The protocol proposes using tobacco hornworm as an insect model system for cannabinoid preclinical studies. This system allows researchers to investigate acute and long-term responses to cannabinoids readily. The insect model system enables researchers to investigate cannabinoid therapeutic effects in a large population within three to four weeks with less labor and costs than other animal systems.
Obtain 150 to 200 viable M.sexta eggs and wheat germ-based artificial diets. Place the hornworm eggs in a polystyrene Petri dish with a wheat germ-based artificial diet layer and transfer the eggs to an insect rearing chamber maintained at 25 degree Celsius with 40 to 60%relative humidity. Allow the eggs to hatch for one to three days inside the insect rearing chamber.
To prepare a 200 millimolar cannabidiol stock solution, add 1.26 grams of greater than 98%purity cannabidiol isolate in 20 milliliters of ethanol or 100%medium chain triglyceride oil. Add five milliliters and 10 milliliters of the 200 millimolar cannabidiol stock solution to the 1, 000 grams of an artificial diet for one millimolar and two millimolar of cannabidiol, respectively. Dispense 20 grams of control vehicle and cannabidiol-containing media to the bottom of the 50-milliliter tube.
Randomly distribute approximately two millimeter-long first instar larvae individually in a 50-milliliter test tube and cover with a perforated lid or cheesecloth. Grow them inside an insect rearing chamber maintained at 25 degree Celsius with a 12-hours light-dark cycle. To measure the larval growth, record each group's initial mass and size with an analytical balance and ruler, respectively, and introduce the larvae to their respective diets.
Subtract the mass of the larvae at each measurement at two-day intervals from the initial mass to determine mass gains between larvae developmental stages. Also, record the number of days between the instar developmental stages to understand differences in the developmental timeframe until pupation. To measure the diet consumption, record the initial grams of diet at the beginning at the experiment and subtract it from the remaining amount of diet when the larvae entered the complete pupation stage.
For the larval mobility measurement, allow the subjected insect to acclimate to the fear conditioning chamber for at least five minutes and track the distances the three groups of fifth instar insects traveled for five minutes. Then, run the motion detection software to analyze the mobility response. The insects reared on an artificial diet showed the best growth performance.

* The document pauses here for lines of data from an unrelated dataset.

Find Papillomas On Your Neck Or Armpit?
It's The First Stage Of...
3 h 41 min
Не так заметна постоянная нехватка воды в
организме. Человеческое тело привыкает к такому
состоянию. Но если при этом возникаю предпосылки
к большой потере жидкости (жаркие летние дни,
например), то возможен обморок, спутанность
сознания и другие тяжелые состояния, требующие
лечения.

The vehicle control that used 0.1%medium chain triglyceride oil as a dissolving agent for CBD isolate also showed normal growth without any detrimental effects. However, a high dose of CBD of two millimeter induced weight loss and led to a higher mortality rate than control and vehicle groups. M.sexta larvae reared on AD with one millimeter CBD consumed at least 3.1 times greater diet than those reared on an ethanol-added diet.
However, the diet consumption of the insects reared on two millimolar CBD-added media was not significantly different from the larvae reared on ethanol-only diets. The mobile index of M.sexta larva reared on different conditions shows that 1%ethanol and one millimolar CBD-treated larvae did not affect mobility. The 2%ethanol treatments turned out to be lethal.

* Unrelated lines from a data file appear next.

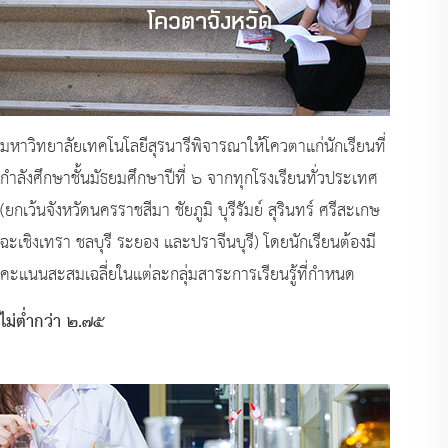
โควตาจังหวัด
มหาวิทยาลัยเทคโนโลยีสุรนารีพิจารณาให้โควตาแก่นักเรียนที่
กำลังศึกษาชั้นมัธยมศึกษาปีที่ ๖ จากทุกโรงเรียนทั่วประเทศ
(ยกเว้นจังหวัดนครราชสีมา ชัยภูมิ บุรีรัมย์ สุรินทร์ ศรีสะเกษ
ฉะเชิงเทรา ชลบุรี ระยอง และปราจีนบุรี) โดยนักเรียนต้องมี
คะแนนสะสมเฉลี่ยในแต่ละกลุ่มสาระการเรียนรู้ที่กำหนด
ไม่ต่ำกว่า ๒.๗๕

Adding a high dose of CBD into AD containing 2%ethanol restored low mobility. Once CBD is added to diets, completely homogenize the diet CBD mixture and grow insects in the insect rearing chamber maintained at 25 degrees Celsius with 40 to 60%humidity to avoid a fungal outbreak. Electrophysiological responses can be also monitored with the ventral chain ganglia dissected from Manduca sexta to determine whether CBD affects the tobacco hornworm's central nervous system.
The insect model system will enable researchers to explore the pharmaceutical roles of other major and minor cannabinoids by testing over multiple generations, allowing for an experimental design in higher mammals.